A "wrapper" or "binding" is a layer which allows you to use a library using the "wrong" programming language - for example, GTK# is a Mono binding for the C-based GTK+ library. libqt4-ruby are Ruby bindings for the C++-based Qt.

The term to use for the standard SQLite library is definitely "library" if you're using C. If you're using a non-C language which wraps the C library, that's a binding. And if you're using a reimplementation in a non-C language (such as the fully C#-based csharp-sqlite) then you call it a library again.

The distinction in language is considered important because it portrays the (potentially slow) added layer of abstraction involved.

JacksSmith
April 13th, 2011, 07:34 AM
For Linux operating system the Python is the best in creating nice GUI with SQLite for embedded database.

slavik
April 13th, 2011, 07:56 AM
For Linux operating system the Python is the best in creating nice GUI with SQLite for embedded database.
I disagree. Perl is better than Python for creating a nice GUI with SQLite for embedded database.

deathadder
April 13th, 2011, 09:35 AM
This isn't really the commonly used terminology.
Sorry, I wasn't very clear on what I was trying to say there. Let me try again now I've got a little more time...

bindings or wrappers for a language is another way of describing a translation library.

So, if you want to develope a SQLite database application in Python you need to know if there are wrappers that will translate your Python into something the database understands (basically). You would then Google for "sqlite wrapper language" or "sqlite bindings language" where language is Python (in this case) or C#/Java/any other language.

If you knew you wanted to use SQLite, but weren't sure on what language to do your development in you could Google for "sqlite bindings". The second hit of which takes you here: http://www.sqlite.org/cvstrac/wiki?p=SqliteWrappers

You can repreat this for most technology, if you want to develop against GTK/XML/etc.

directhex is absolutley right in pointing out that a library is written in the same language as the original application while wrappers/bindings are used to hook another language into it. So they are translating and therefore can suffer performance issues.

Also, my example of SQLite and C is a bad one because SQLite is actually written C so it's a library, I've modified that to make a little more sense.

slavik
April 13th, 2011, 06:11 PM
Sorry, I wasn't very clear on what I was trying to say there. Let me try again now I've got a little more time...

bindings or wrappers for a language is another way of describing a translation library.

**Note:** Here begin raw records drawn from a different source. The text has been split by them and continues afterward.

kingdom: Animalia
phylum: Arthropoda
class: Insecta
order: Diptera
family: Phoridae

So, if you want to develope a SQLite database application in Python you need to know if there are wrappers that will translate your Python into something the database understands (basically). You would then Google for "sqlite wrapper language" or "sqlite bindings language" where language is Python (in this case) or C#/Java/any other language.

If you knew you wanted to use SQLite, but weren't sure on what language to do your development in you could Google for "sqlite bindings". The second hit of which takes you here: http://www.sqlite.org/cvstrac/wiki?p=SqliteWrappers

You can repreat this for most technology, if you want to develop against GTK/XML/etc.

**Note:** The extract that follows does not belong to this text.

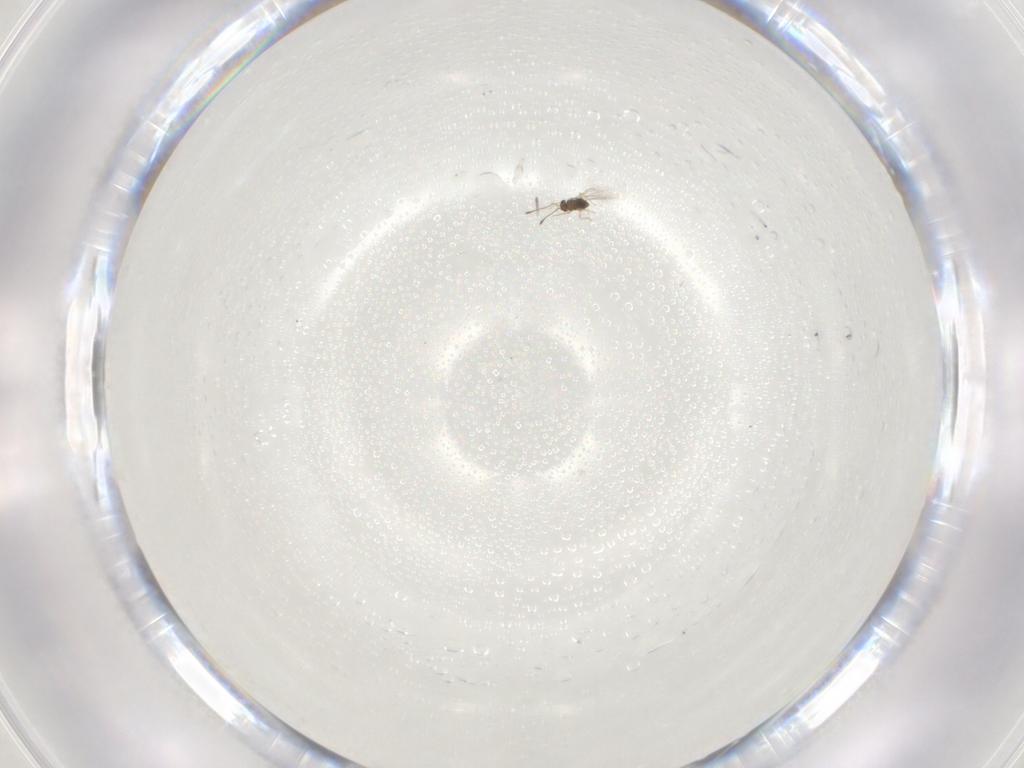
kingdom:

directhex is absolutley right in pointing out that a library is written in the same language as the original application while wrappers/bindings are used to hook another language into it. So they are translating and therefore can suffer performance issues.

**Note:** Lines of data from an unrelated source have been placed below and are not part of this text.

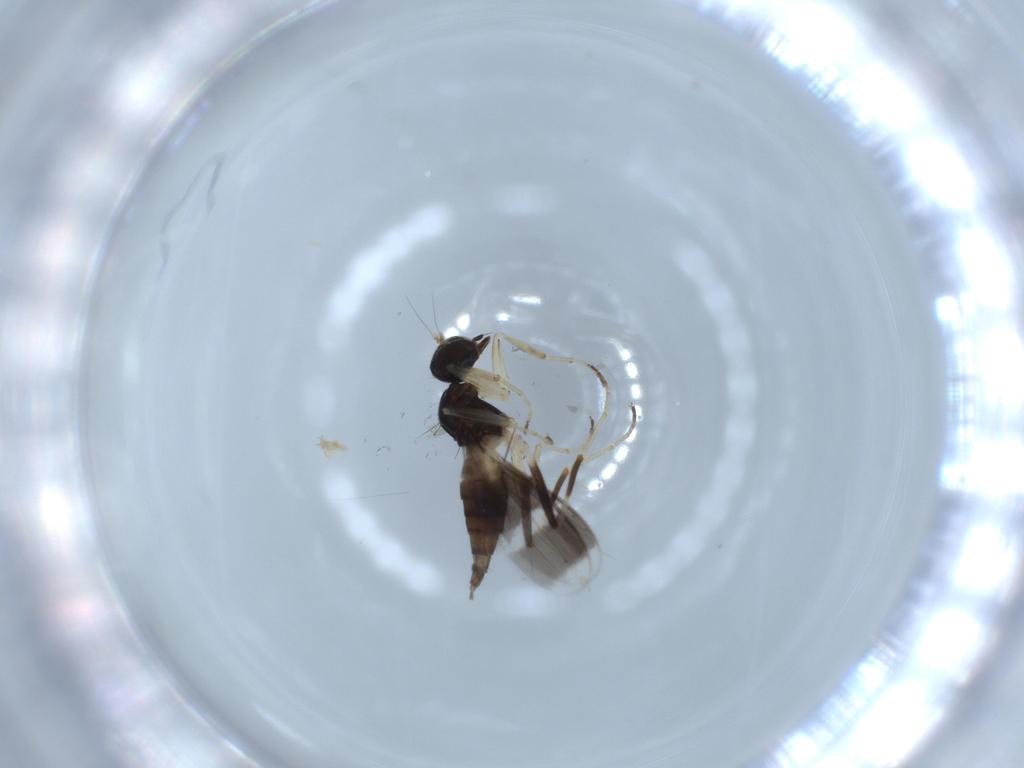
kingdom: Animalia
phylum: Arthropoda
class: Insecta
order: Diptera
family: Hybotidae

Also, my example of SQLite and C is a bad one because SQLite is actually written C so it's a library, I've modified that to make a little more sense.
This is the reason OpenGL performs very poorly when called from Python ;)

directhex
April 13th, 2011, 06:13 PM
For Linux operating system the Python is the best in creating nice GUI with SQLite for embedded database.

It's a pretty subjective matter. It's really down to the dev as to what makes them productive. I work very poorly in Python, for example

ukripper
April 14th, 2011, 09:15 AM
Right tool for right job!

jao_madn
April 16th, 2011, 12:45 PM
I hope someone post there finish apps. Its much better to know while studying the language theres a reference or motivation since you are looking to a working apps. Thanks.